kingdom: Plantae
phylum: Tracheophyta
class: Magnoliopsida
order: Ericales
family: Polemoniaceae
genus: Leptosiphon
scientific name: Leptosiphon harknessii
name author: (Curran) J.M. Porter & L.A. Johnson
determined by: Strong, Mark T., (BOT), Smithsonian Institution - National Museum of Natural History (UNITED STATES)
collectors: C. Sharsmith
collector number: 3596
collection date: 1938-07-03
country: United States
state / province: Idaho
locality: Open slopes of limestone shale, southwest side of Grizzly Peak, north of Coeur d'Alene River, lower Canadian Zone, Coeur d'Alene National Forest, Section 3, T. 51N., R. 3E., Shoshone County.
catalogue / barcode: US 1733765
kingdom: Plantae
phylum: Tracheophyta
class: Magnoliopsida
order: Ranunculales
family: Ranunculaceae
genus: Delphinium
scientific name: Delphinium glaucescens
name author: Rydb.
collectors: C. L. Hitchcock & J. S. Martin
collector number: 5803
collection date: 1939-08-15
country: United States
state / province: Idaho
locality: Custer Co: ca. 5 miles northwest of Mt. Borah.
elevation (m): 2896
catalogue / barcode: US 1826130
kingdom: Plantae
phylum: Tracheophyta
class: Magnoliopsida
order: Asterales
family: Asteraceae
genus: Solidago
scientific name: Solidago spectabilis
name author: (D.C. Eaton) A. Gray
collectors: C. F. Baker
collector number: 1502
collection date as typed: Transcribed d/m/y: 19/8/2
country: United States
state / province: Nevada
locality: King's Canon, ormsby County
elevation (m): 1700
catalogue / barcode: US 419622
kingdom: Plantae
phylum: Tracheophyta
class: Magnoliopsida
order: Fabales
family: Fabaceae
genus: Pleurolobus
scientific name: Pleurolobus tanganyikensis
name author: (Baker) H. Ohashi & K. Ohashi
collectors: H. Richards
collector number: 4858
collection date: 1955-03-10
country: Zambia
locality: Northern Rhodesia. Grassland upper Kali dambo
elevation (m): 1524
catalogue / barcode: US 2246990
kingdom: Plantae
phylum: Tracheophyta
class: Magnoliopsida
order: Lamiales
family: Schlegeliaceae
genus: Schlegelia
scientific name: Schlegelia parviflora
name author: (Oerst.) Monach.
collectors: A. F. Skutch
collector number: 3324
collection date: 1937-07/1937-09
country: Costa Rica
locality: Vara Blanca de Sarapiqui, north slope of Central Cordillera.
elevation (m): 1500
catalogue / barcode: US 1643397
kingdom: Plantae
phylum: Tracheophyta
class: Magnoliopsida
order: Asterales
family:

######

YOUR OBJECTIVE:
Convert the lines above, from the one containing "genus: Delphinium" through the one containing "scientific name: Solidago spectabilis" (both included), into a numbered list, omitting any blank lines.

COMPLETED EXERCISE:
1. genus: Delphinium
2. scientific name: Delphinium glaucescens
3. name author: Rydb.
4. collectors: C. L. Hitchcock & J. S. Martin
5. collector number: 5803
6. collection date: 1939-08-15
7. country: United States
8. state / province: Idaho
9. locality: Custer Co: ca. 5 miles northwest of Mt. Borah.
10. elevation (m): 2896
11. catalogue / barcode: US 1826130
12. kingdom: Plantae
13. phylum: Tracheophyta
14. class: Magnoliopsida
15. order: Asterales
16. family: Asteraceae
17. genus: Solidago
18. scientific name: Solidago spectabilis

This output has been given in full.